■ Work instruction
Once the line with "# Relevant Policies" is found in the entries below, repeat it and each following line exactly, up to and including the line with "Voice calls generate". Add no other lines.

(Collected data)

□ □ □

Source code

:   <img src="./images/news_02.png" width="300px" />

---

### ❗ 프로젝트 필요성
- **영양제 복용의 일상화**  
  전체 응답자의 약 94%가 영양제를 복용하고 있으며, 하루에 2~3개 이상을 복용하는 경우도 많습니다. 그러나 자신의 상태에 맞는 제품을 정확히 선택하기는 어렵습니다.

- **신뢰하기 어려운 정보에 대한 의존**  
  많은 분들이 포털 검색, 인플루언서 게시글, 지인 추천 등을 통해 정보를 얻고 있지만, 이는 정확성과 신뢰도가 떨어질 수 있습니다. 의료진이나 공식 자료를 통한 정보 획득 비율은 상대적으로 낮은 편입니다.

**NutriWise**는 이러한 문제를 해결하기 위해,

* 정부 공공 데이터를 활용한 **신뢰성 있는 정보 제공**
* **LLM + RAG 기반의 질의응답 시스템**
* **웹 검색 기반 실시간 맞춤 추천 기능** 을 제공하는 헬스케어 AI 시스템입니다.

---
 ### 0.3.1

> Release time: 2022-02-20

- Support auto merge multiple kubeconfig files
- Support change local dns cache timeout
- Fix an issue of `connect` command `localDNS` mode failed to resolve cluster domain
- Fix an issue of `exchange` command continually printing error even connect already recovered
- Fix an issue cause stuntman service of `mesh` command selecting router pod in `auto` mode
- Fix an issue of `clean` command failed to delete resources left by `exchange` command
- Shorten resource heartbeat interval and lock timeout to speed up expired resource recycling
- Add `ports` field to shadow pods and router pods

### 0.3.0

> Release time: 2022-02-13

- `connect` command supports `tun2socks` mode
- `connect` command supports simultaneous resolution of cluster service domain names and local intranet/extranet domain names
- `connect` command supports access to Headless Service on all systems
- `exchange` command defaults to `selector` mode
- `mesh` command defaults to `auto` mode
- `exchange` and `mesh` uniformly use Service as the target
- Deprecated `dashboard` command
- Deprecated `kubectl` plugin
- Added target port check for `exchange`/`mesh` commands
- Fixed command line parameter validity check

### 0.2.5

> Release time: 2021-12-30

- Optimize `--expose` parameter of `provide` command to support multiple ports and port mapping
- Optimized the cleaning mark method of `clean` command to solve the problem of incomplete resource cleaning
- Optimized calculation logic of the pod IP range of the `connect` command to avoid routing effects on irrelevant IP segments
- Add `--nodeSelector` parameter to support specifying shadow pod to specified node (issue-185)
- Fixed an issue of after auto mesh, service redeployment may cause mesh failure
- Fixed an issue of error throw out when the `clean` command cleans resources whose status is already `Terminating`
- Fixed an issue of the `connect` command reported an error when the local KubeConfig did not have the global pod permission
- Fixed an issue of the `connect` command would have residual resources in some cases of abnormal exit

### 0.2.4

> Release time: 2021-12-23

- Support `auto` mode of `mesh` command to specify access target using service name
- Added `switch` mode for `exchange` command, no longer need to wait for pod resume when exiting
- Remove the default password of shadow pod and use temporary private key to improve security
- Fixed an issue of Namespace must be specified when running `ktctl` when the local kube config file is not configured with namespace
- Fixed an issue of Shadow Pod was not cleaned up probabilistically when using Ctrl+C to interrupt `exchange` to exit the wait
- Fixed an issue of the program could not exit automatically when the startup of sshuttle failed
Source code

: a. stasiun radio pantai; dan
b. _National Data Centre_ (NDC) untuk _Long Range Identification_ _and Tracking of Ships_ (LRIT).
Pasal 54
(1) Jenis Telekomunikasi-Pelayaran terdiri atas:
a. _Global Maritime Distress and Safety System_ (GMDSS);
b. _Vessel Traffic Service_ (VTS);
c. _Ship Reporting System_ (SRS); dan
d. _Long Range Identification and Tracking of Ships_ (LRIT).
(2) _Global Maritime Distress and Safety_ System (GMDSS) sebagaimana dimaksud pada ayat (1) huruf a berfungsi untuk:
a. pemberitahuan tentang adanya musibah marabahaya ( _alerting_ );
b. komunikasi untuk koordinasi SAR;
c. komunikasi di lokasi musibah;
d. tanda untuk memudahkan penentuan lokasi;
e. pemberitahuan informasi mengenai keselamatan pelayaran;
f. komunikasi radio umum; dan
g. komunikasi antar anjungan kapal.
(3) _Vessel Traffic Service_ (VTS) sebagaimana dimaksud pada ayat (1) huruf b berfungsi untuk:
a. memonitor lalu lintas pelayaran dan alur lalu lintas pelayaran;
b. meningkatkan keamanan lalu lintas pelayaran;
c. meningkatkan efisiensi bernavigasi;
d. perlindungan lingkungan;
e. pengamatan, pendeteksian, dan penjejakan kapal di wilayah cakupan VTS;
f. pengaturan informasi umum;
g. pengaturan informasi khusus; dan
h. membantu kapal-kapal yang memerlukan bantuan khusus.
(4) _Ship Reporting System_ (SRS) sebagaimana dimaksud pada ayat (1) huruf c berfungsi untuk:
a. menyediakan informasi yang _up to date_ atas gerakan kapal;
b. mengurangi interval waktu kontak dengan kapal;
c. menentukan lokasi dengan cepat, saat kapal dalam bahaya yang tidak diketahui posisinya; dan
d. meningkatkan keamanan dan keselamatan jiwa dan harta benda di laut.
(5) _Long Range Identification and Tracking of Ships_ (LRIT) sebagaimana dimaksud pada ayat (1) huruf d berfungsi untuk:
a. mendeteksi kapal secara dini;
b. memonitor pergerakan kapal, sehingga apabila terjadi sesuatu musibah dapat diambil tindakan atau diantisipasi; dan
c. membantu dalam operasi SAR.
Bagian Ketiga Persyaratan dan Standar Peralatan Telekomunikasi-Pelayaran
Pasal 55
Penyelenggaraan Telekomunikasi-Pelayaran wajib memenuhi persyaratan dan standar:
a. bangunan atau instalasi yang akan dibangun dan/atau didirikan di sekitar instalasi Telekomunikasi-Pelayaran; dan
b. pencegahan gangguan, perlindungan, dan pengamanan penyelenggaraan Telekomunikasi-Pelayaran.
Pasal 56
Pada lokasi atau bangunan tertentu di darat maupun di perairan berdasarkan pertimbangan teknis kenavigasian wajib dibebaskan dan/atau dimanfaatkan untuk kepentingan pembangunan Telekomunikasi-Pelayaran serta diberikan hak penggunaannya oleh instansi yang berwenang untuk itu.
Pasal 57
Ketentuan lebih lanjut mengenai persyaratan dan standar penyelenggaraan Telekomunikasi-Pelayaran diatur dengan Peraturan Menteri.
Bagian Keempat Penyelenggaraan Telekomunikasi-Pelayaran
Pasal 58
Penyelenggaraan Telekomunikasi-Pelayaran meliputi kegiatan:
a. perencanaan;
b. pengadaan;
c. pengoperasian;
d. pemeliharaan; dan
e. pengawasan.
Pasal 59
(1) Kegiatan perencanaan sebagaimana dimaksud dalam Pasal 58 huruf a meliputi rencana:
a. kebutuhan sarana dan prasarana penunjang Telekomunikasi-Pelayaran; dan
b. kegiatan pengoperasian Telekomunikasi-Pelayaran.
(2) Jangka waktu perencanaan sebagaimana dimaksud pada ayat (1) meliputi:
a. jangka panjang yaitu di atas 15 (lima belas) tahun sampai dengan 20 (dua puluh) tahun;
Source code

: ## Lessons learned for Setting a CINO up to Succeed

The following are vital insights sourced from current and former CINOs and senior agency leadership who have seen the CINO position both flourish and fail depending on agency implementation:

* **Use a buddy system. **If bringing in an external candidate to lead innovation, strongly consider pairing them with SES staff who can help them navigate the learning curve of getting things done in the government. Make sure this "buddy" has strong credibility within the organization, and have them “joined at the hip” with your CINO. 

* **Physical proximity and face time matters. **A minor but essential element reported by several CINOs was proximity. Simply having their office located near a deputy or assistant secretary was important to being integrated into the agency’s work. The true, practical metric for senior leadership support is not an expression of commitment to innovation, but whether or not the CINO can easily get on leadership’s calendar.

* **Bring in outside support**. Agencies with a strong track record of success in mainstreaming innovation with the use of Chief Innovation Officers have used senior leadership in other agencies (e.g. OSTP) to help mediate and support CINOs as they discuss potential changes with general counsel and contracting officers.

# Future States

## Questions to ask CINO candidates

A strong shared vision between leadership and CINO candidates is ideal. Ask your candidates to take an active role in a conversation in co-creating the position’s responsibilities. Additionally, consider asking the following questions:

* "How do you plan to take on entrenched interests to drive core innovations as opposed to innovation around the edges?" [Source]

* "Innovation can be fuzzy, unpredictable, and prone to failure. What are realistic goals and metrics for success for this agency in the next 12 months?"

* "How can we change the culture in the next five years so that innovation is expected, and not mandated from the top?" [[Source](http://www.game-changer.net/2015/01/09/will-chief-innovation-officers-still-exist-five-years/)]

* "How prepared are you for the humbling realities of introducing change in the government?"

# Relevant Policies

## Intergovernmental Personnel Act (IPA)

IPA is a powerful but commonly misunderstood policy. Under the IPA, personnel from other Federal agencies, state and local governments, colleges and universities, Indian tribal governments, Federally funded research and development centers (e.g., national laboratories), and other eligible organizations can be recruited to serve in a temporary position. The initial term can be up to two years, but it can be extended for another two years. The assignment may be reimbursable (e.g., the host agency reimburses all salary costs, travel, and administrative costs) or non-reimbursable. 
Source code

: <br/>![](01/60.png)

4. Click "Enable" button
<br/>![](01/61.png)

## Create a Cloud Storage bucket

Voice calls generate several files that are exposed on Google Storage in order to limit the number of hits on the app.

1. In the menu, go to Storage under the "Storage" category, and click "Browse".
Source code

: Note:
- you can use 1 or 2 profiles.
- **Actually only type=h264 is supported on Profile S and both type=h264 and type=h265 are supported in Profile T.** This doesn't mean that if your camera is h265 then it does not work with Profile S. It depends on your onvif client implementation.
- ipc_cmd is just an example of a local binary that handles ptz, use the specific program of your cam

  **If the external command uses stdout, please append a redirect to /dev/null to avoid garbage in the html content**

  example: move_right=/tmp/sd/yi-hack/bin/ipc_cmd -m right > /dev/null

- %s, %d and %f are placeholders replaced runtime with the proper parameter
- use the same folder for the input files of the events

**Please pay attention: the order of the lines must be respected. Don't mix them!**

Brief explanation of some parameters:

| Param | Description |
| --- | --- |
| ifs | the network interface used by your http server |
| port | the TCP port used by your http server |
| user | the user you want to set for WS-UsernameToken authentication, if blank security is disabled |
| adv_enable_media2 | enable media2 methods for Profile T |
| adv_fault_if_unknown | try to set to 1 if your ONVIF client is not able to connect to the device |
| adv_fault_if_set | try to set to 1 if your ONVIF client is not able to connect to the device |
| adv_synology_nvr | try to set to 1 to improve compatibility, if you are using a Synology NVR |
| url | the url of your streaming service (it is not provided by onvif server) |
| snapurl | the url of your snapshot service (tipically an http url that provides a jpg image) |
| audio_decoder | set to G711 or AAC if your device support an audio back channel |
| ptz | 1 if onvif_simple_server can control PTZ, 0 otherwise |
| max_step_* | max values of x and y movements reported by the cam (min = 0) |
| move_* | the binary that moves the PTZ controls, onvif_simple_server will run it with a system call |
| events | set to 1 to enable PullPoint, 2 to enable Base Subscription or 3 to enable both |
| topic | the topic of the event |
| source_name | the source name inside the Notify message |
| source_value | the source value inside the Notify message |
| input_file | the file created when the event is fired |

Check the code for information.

□ □ □

■ Response to the task
# Relevant Policies

## Intergovernmental Personnel Act (IPA)

IPA is a powerful but commonly misunderstood policy. Under the IPA, personnel from other Federal agencies, state and local governments, colleges and universities, Indian tribal governments, Federally funded research and development centers (e.g., national laboratories), and other eligible organizations can be recruited to serve in a temporary position. The initial term can be up to two years, but it can be extended for another two years. The assignment may be reimbursable (e.g., the host agency reimburses all salary costs, travel, and administrative costs) or non-reimbursable. 
Source code

: <br/>![](01/60.png)

4. Click "Enable" button
<br/>![](01/61.png)

## Create a Cloud Storage bucket

Voice calls generate several files that are exposed on Google Storage in order to limit the number of hits on the app.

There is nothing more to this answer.